[Dataset entries]
★ ★ ★ ★ ★ ★ ★
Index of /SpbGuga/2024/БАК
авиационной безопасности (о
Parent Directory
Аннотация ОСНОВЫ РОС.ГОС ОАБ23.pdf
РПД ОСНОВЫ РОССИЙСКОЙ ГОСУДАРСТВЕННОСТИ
★ ★ ★ ★ ★ ★ ★
WHAT YOU NEED TO DO:
Retype the data in full, exactly.

RESPONSE AREA:
Index of /SpbGuga/2024/БАК
авиационной безопасности (о
Parent Directory
Аннотация ОСНОВЫ РОС.ГОС ОАБ23.pdf
РПД ОСНОВЫ РОССИЙСКОЙ ГОСУДАРСТВЕННОСТИ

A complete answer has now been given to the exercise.